TO DO » Duplicate the data between the line that contains "Every image gets" and the line that contains "0.086276, 0.395419, 0.295301]]", inclusive, reproducing each line without any change.

>>>

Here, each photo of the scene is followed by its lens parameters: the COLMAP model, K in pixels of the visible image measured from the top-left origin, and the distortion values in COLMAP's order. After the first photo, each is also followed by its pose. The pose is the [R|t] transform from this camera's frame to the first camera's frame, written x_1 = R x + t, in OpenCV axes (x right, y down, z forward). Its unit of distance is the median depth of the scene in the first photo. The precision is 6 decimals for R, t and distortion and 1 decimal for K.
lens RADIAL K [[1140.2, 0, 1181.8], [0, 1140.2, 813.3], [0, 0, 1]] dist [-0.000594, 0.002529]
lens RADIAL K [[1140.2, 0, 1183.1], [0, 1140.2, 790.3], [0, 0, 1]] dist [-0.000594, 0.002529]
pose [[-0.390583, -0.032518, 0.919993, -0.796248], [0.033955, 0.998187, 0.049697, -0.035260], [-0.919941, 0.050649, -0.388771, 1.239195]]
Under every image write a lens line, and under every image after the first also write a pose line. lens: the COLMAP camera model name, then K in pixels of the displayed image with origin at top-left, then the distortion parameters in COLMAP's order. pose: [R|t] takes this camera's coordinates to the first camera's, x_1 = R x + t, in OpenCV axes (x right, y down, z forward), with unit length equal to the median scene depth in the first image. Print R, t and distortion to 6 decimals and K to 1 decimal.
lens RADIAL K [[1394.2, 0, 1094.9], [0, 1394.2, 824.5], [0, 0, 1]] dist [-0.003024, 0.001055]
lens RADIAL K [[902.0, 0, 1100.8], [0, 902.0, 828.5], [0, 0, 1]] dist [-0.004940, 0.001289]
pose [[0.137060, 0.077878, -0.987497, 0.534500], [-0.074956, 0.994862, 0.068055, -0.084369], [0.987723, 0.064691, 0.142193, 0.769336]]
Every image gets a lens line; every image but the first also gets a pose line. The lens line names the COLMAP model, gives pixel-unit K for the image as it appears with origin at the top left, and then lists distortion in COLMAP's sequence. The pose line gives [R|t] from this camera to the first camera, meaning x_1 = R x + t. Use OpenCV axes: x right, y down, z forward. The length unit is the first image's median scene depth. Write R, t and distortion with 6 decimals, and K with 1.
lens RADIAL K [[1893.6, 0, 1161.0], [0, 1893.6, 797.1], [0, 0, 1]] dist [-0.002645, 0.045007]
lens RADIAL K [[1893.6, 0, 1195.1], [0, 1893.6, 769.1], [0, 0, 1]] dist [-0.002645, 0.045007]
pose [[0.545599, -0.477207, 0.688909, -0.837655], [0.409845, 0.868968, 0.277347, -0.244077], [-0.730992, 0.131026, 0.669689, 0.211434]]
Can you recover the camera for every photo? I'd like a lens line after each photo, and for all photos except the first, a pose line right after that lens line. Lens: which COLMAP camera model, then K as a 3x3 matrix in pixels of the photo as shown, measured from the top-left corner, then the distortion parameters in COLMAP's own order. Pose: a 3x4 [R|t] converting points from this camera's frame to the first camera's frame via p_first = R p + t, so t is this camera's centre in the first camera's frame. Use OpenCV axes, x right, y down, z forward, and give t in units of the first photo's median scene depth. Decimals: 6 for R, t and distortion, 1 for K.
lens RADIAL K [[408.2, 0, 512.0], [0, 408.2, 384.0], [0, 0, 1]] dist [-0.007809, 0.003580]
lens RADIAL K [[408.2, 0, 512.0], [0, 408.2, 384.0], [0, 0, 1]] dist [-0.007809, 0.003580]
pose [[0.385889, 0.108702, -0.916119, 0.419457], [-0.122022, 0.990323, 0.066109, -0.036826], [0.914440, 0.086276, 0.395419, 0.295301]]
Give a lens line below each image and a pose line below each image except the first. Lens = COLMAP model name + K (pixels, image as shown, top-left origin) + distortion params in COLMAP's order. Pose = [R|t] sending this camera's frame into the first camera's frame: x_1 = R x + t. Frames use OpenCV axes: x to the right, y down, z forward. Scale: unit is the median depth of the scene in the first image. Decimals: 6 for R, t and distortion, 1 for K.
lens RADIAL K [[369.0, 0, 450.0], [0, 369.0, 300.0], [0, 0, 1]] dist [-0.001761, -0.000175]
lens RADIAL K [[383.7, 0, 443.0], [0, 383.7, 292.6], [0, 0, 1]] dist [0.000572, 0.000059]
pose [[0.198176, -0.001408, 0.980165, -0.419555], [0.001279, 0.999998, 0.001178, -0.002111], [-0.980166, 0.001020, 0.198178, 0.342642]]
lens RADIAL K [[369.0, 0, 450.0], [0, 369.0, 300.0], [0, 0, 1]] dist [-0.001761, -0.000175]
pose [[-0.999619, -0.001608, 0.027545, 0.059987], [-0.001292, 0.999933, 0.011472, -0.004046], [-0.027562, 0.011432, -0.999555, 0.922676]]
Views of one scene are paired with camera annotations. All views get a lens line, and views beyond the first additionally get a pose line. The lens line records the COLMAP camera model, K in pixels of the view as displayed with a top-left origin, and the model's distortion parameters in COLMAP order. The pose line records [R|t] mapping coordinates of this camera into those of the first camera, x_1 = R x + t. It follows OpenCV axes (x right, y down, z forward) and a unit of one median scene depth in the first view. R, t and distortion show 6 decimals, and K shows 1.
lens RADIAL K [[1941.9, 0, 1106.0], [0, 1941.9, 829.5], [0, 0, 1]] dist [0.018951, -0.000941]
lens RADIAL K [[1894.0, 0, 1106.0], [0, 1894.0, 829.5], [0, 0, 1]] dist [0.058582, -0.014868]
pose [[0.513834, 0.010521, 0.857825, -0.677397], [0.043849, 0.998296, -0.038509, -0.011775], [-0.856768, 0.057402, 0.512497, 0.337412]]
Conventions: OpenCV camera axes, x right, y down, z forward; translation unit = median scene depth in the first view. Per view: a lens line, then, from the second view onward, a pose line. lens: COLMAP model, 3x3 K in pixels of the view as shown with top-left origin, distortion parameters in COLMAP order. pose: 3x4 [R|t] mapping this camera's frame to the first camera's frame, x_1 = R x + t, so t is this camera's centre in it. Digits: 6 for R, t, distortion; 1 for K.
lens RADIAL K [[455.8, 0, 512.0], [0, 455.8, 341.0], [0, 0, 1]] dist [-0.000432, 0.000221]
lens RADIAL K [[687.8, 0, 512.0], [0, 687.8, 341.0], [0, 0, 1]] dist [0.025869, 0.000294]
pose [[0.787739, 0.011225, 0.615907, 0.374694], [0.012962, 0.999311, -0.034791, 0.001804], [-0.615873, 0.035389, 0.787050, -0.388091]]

<<<

SOLUTION BELOW »
Every image gets a lens line; every image but the first also gets a pose line. The lens line names the COLMAP model, gives pixel-unit K for the image as it appears with origin at the top left, and then lists distortion in COLMAP's sequence. The pose line gives [R|t] from this camera to the first camera, meaning x_1 = R x + t. Use OpenCV axes: x right, y down, z forward. The length unit is the first image's median scene depth. Write R, t and distortion with 6 decimals, and K with 1.
lens RADIAL K [[1893.6, 0, 1161.0], [0, 1893.6, 797.1], [0, 0, 1]] dist [-0.002645, 0.045007]
lens RADIAL K [[1893.6, 0, 1195.1], [0, 1893.6, 769.1], [0, 0, 1]] dist [-0.002645, 0.045007]
pose [[0.545599, -0.477207, 0.688909, -0.837655], [0.409845, 0.868968, 0.277347, -0.244077], [-0.730992, 0.131026, 0.669689, 0.211434]]
Can you recover the camera for every photo? I'd like a lens line after each photo, and for all photos except the first, a pose line right after that lens line. Lens: which COLMAP camera model, then K as a 3x3 matrix in pixels of the photo as shown, measured from the top-left corner, then the distortion parameters in COLMAP's own order. Pose: a 3x4 [R|t] converting points from this camera's frame to the first camera's frame via p_first = R p + t, so t is this camera's centre in the first camera's frame. Use OpenCV axes, x right, y down, z forward, and give t in units of the first photo's median scene depth. Decimals: 6 for R, t and distortion, 1 for K.
lens RADIAL K [[408.2, 0, 512.0], [0, 408.2, 384.0], [0, 0, 1]] dist [-0.007809, 0.003580]
lens RADIAL K [[408.2, 0, 512.0], [0, 408.2, 384.0], [0, 0, 1]] dist [-0.007809, 0.003580]
pose [[0.385889, 0.108702, -0.916119, 0.419457], [-0.122022, 0.990323, 0.066109, -0.036826], [0.914440, 0.086276, 0.395419, 0.295301]]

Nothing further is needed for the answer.